After they'd cleared the tray, both clearly having sweet teeth, I was glad Lina had the mind to excuse herself, claiming a shopping errand. I needed to reassure Joseph privately.
“Now it's just the two of us again. Joseph, last night was... perfect. More than I'd hoped on our first night. Your sweet mouth must be sore today,” I said, recalling how many timed he'd sucked me.
“Among other things,” he said with a chuckle, taking my hand across the table. I wasn't used to public displays of affection, but for Joseph, I'd make an exception. I didn't care what anyone thought of me if the relationship was serious, but I'd never allow someone like Mark to even acknowledge me in public.
“Ah, yes. I'm sorry. I got a bit carried away,” I said, recalling my hand around his neck, too. I tried to see if I'd left a mark, but it seemed I hadn't.
“I like your passion. Don't change it.” He squeezed my hand before letting go. “But I do need to speak with you.”
Here we went... I had to stop him. I wanted the truth but at the same time did not. I didn't want to judge him on something he had no control over and I didn't want it to ruin this budding thing between us. “No please... Don't tell me. Not now.”
Joseph's light brown eyebrows rose over those pretty blue eyes and he asked, “do you know already?” He looked like the victim in a horror movie.
I didn't. Of course I didn't. How could I? I was just guessing. I shook my head vehemently and said, “I want you. I want to keep wanting you. Whatever you mean to tell me, I have an idea it's to do with your...cock.” Now I really was blushing furiously. “Tell me if I'm wrong, but that's right, isn't it?” I was rambling, wanting so much not to lose him or let fear of the unknown cloud my mind. “Please no. Don't even answer me. I concluded there was something amiss last night but whatever it is, it is your secret to divulge in good time. Not mine to pull out of you.” I took a deep breath. “Just te
ll me this, are your feelings for me the same as last night?”
Joseph's lips were slightly parted, and he licked the lower one, which made my prick dance the Tarantella in my pants. “Yes, I'm falling in love with you,” he said simply. “You don't know what you're saying, though. Please, I need to tell you.”
Why was he so Mediterraneanly stubborn? He was falling in love with me and had this secret he was dying to divulge which could cause everything to crash at this delicate stage! “No. No, no. I want to fall in love with you. You the person. Please allow me that.” I looked down at my folded hands and said quietly, “I am also well on my way to falling in love with you. It's mad, I know it is, but I'm sure of my feelings. I propose we stop our intimacy for a time. Get it completely out of the equation. Let us know each other as people first.” I dared look up into his eyes to see if he would refuse my request.

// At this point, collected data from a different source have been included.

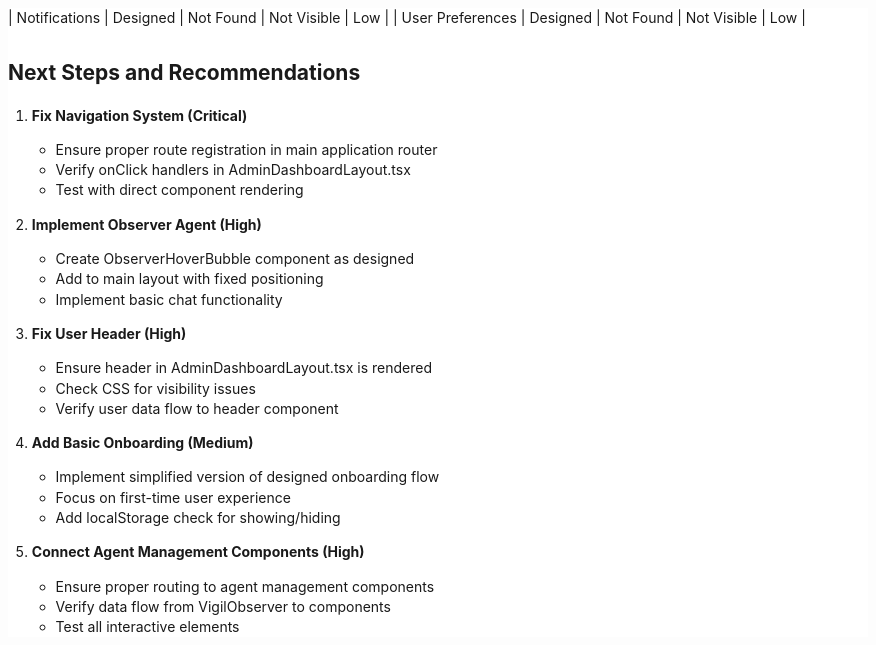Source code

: | Notifications | Designed | Not Found | Not Visible | Low |
| User Preferences | Designed | Not Found | Not Visible | Low |

## Next Steps and Recommendations

1. **Fix Navigation System (Critical)**
   - Ensure proper route registration in main application router
   - Verify onClick handlers in AdminDashboardLayout.tsx
   - Test with direct component rendering

2. **Implement Observer Agent (High)**
   - Create ObserverHoverBubble component as designed
   - Add to main layout with fixed positioning
   - Implement basic chat functionality

3. **Fix User Header (High)**
   - Ensure header in AdminDashboardLayout.tsx is rendered
   - Check CSS for visibility issues
   - Verify user data flow to header component

4. **Add Basic Onboarding (Medium)**
   - Implement simplified version of designed onboarding flow
   - Focus on first-time user experience
   - Add localStorage check for showing/hiding

5. **Connect Agent Management Components (High)**
   - Ensure proper routing to agent management components
   - Verify data flow from VigilObserver to components
   - Test all interactive elements
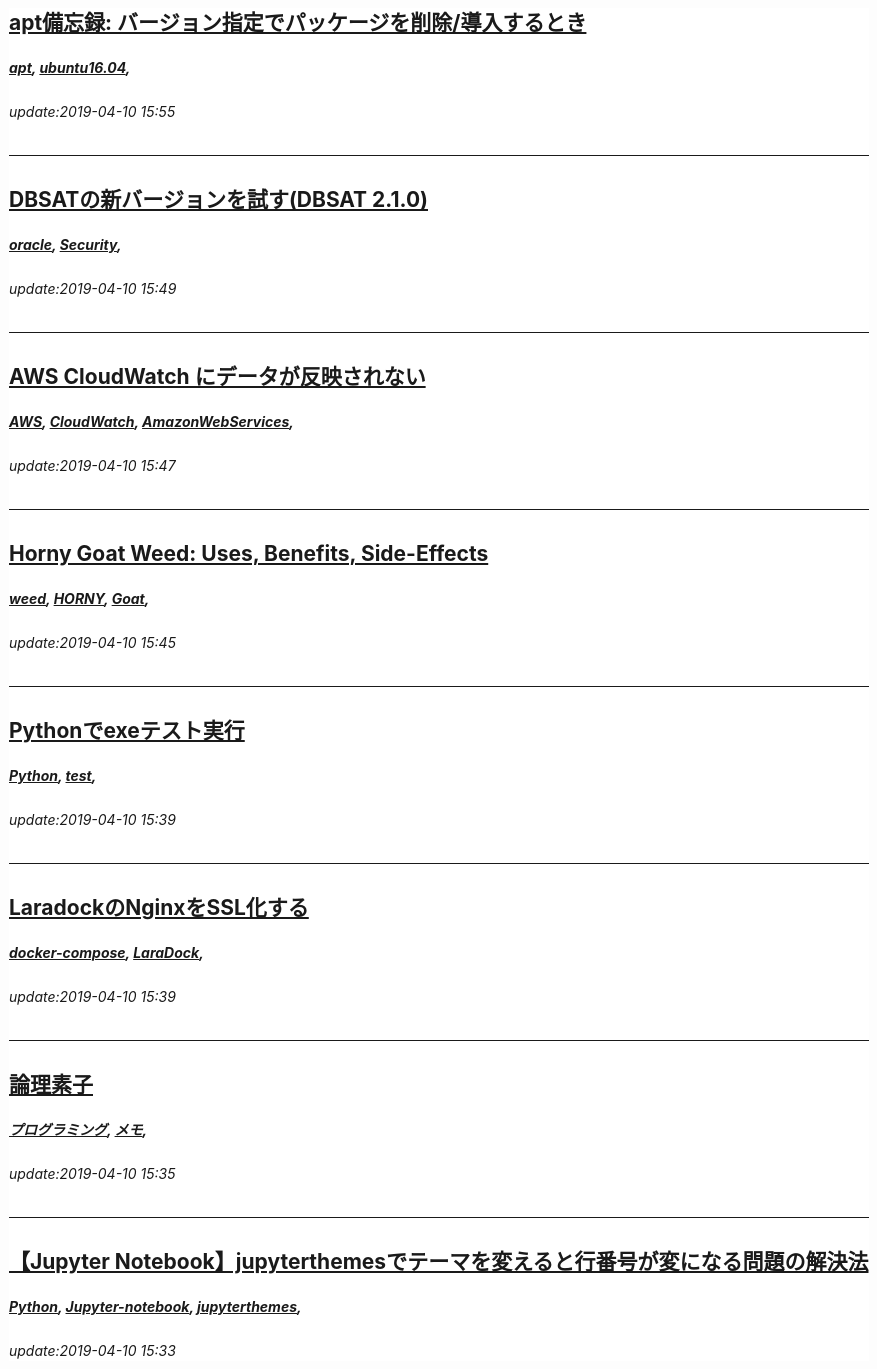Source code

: ## [apt備忘録: バージョン指定でパッケージを削除/導入するとき](https://qiita.com/analogeryuta/items/11f8585b63854d7fe665)
##### [apt](https://qiita.com/tags/apt), [ubuntu16.04](https://qiita.com/tags/ubuntu16.04), 
###### update:2019-04-10 15:55
---
## [DBSATの新バージョンを試す(DBSAT 2.1.0)](https://qiita.com/plusultra/items/347d75858e5498f72660)
##### [oracle](https://qiita.com/tags/oracle), [Security](https://qiita.com/tags/Security), 
###### update:2019-04-10 15:49
---
## [AWS CloudWatch にデータが反映されない](https://qiita.com/centipede/items/1773a0e36b60164de362)
##### [AWS](https://qiita.com/tags/AWS), [CloudWatch](https://qiita.com/tags/CloudWatch), [AmazonWebServices](https://qiita.com/tags/AmazonWebServices), 
###### update:2019-04-10 15:47
---
## [Horny Goat Weed: Uses, Benefits, Side-Effects](https://qiita.com/OmarsSmith/items/3aa26226443d2d33917a)
##### [weed](https://qiita.com/tags/weed), [HORNY](https://qiita.com/tags/HORNY), [Goat](https://qiita.com/tags/Goat), 
###### update:2019-04-10 15:45
---
## [Pythonでexeテスト実行](https://qiita.com/y-tksk/items/d3915e03b189f5f5fe90)
##### [Python](https://qiita.com/tags/Python), [test](https://qiita.com/tags/test), 
###### update:2019-04-10 15:39
---
## [LaradockのNginxをSSL化する](https://qiita.com/osakana9114/items/48fb03e51e23dd02871c)
##### [docker-compose](https://qiita.com/tags/docker-compose), [LaraDock](https://qiita.com/tags/LaraDock), 
###### update:2019-04-10 15:39
---
## [論理素子](https://qiita.com/Shimba/items/d184207c4001ffcb89fb)
##### [プログラミング](https://qiita.com/tags/プログラミング), [メモ](https://qiita.com/tags/メモ), 
###### update:2019-04-10 15:35
---
## [【Jupyter Notebook】jupyterthemesでテーマを変えると行番号が変になる問題の解決法](https://qiita.com/SeeLog/items/9075e3c500c3cdedcccf)
##### [Python](https://qiita.com/tags/Python), [Jupyter-notebook](https://qiita.com/tags/Jupyter-notebook), [jupyterthemes](https://qiita.com/tags/jupyterthemes), 
###### update:2019-04-10 15:33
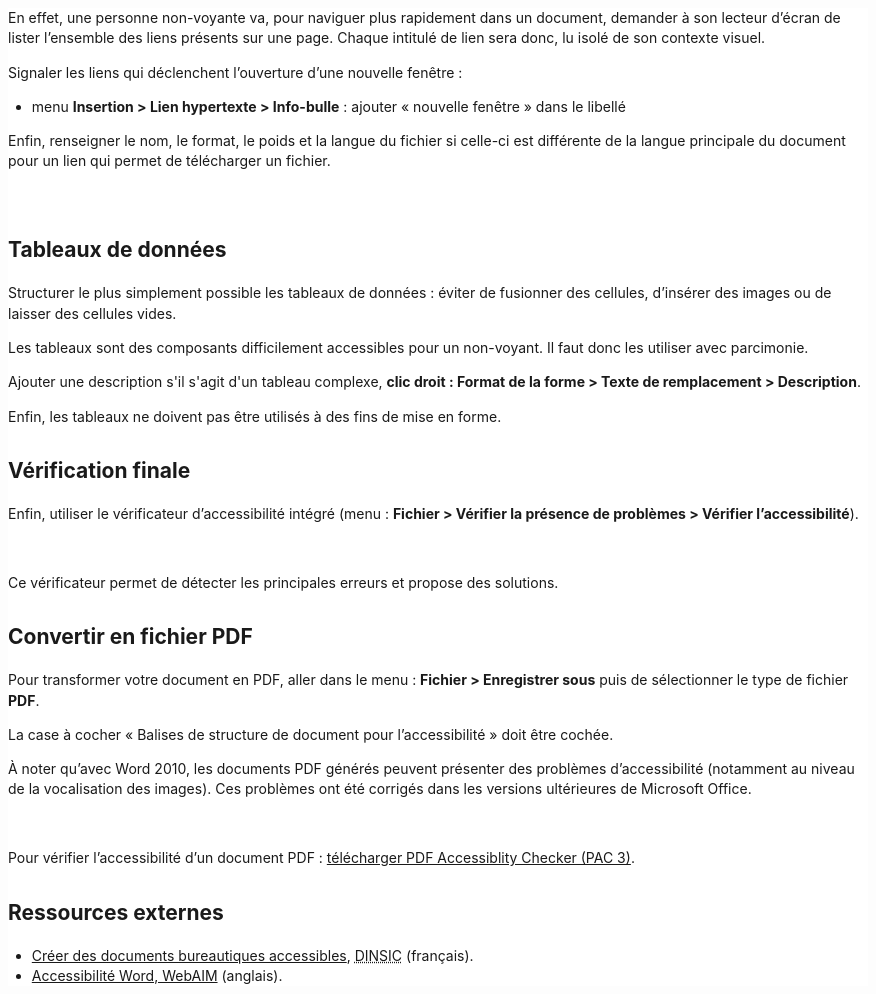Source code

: En effet, une personne non-voyante va, pour naviguer plus rapidement dans un document, demander à son lecteur d’écran de lister l’ensemble des liens présents sur une page. Chaque intitulé de lien sera donc, lu isolé de son contexte visuel. 

Signaler les liens qui déclenchent l’ouverture d’une nouvelle fenêtre : 
- menu **Insertion > Lien hypertexte > Info-bulle** : ajouter « nouvelle fenêtre » dans le libellé 

Enfin, renseigner le nom, le format, le poids et la langue du fichier si celle-ci est différente de la langue principale du document pour un lien qui permet de télécharger un fichier. 

<img alt="" src="./images/word_lien_fr.png" class="img-fluid" /> 

## Tableaux de données

Structurer le plus simplement possible les tableaux de données : éviter de fusionner des cellules, d’insérer des images ou de laisser des cellules vides. 

Les tableaux sont des composants difficilement accessibles pour un non-voyant. Il faut donc les utiliser avec parcimonie. 

Ajouter une description s'il s'agit d'un tableau complexe, **clic droit : Format de la forme > Texte de remplacement > Description**.

Enfin, les tableaux ne doivent pas être utilisés à des fins de mise en forme. 

## Vérification finale

Enfin, utiliser le vérificateur d’accessibilité intégré (menu : **Fichier > Vérifier la présence de problèmes > Vérifier l’accessibilité**). 

<img alt="" src="./images/word_verification_fr.png" class="img-fluid" /> 

Ce vérificateur permet de détecter les principales erreurs et propose des solutions. 

## Convertir en fichier PDF

Pour transformer votre document en <abbr>PDF</abbr>, aller dans le menu : **Fichier > Enregistrer sous** puis de sélectionner le type de fichier **PDF**. 

La case à cocher « Balises de structure de document pour l’accessibilité » doit être cochée.

À noter qu’avec Word 2010, les documents PDF générés peuvent présenter des problèmes d’accessibilité (notamment au niveau de la vocalisation des images). Ces problèmes ont été corrigés dans les versions ultérieures de Microsoft Office.

<img alt="" src="./images/word_pdf_fr.png" class="img-fluid" /> 

Pour vérifier l’accessibilité d’un document PDF : [télécharger PDF Accessiblity Checker (PAC 3)](https://www.access-for-all.ch/en/pdf-lab/pdf-accessibility-checker-pac.html).

## Ressources externes

- [Créer des documents bureautiques accessibles](https://disic.github.io/guides-documents_bureautiques_accessibles/html/), <abbr title="direction interministérielle du numérique et du système d’information et de communication">DINSIC</abbr> (français).
- <a href="http://webaim.org/techniques/word/" hreflang="en">Accessibilité Word, WebAIM</a> (anglais).
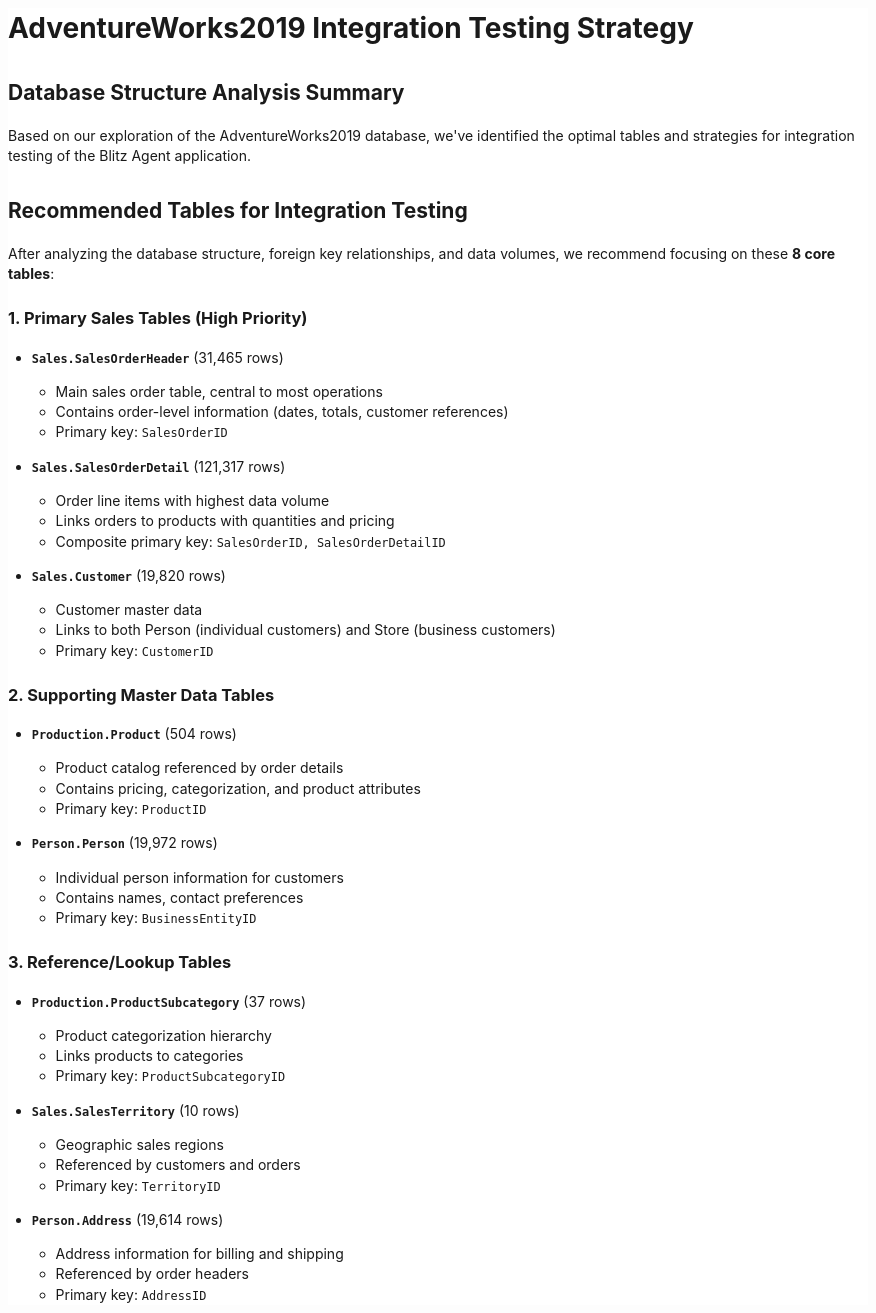 # AdventureWorks2019 Integration Testing Strategy

## Database Structure Analysis Summary

Based on our exploration of the AdventureWorks2019 database, we've identified the optimal tables and strategies for integration testing of the Blitz Agent application.

## Recommended Tables for Integration Testing

After analyzing the database structure, foreign key relationships, and data volumes, we recommend focusing on these **8 core tables**:

### 1. Primary Sales Tables (High Priority)
- **`Sales.SalesOrderHeader`** (31,465 rows)
  - Main sales order table, central to most operations
  - Contains order-level information (dates, totals, customer references)
  - Primary key: `SalesOrderID`

- **`Sales.SalesOrderDetail`** (121,317 rows)
  - Order line items with highest data volume
  - Links orders to products with quantities and pricing
  - Composite primary key: `SalesOrderID, SalesOrderDetailID`

- **`Sales.Customer`** (19,820 rows)
  - Customer master data
  - Links to both Person (individual customers) and Store (business customers)
  - Primary key: `CustomerID`

### 2. Supporting Master Data Tables
- **`Production.Product`** (504 rows)
  - Product catalog referenced by order details
  - Contains pricing, categorization, and product attributes
  - Primary key: `ProductID`

- **`Person.Person`** (19,972 rows)
  - Individual person information for customers
  - Contains names, contact preferences
  - Primary key: `BusinessEntityID`

### 3. Reference/Lookup Tables
- **`Production.ProductSubcategory`** (37 rows)
  - Product categorization hierarchy
  - Links products to categories
  - Primary key: `ProductSubcategoryID`

- **`Sales.SalesTerritory`** (10 rows)
  - Geographic sales regions
  - Referenced by customers and orders
  - Primary key: `TerritoryID`

- **`Person.Address`** (19,614 rows)
  - Address information for billing and shipping
  - Referenced by order headers
  - Primary key: `AddressID`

He sighed deeply and scratched the back of his neck worriedly. “You don't know what you're asking, Vito. But if you really feel this way, then remember what you said here today and don't come back to me later with your arms full of accusations ready to hurl at me. I just hope we both don't end up completely brokenhearted.”
Well of course neither of us wanted that! I took a deep breath and slowly exhaled. I wanted to start learning everything there was to know about Joseph. I wasted no time. “So, are you Catholic?”
He laughed. I didn't expect such a lovely, almost childish noise from him and my heart told me I was making the right decision, taking things slower with him.
“Maronite, yea.”
“Mother will be pleased. Practicing?”
“What do you think?” He smirked.
“I find I have lapsed, myself, of late.” I reached for his hand and held it. “Last name?”
“Khouri. You?”
“Lombardo. Age?”
“Do I have to tell you?” He blushed, I nodded. “Ugh... thirty-three.”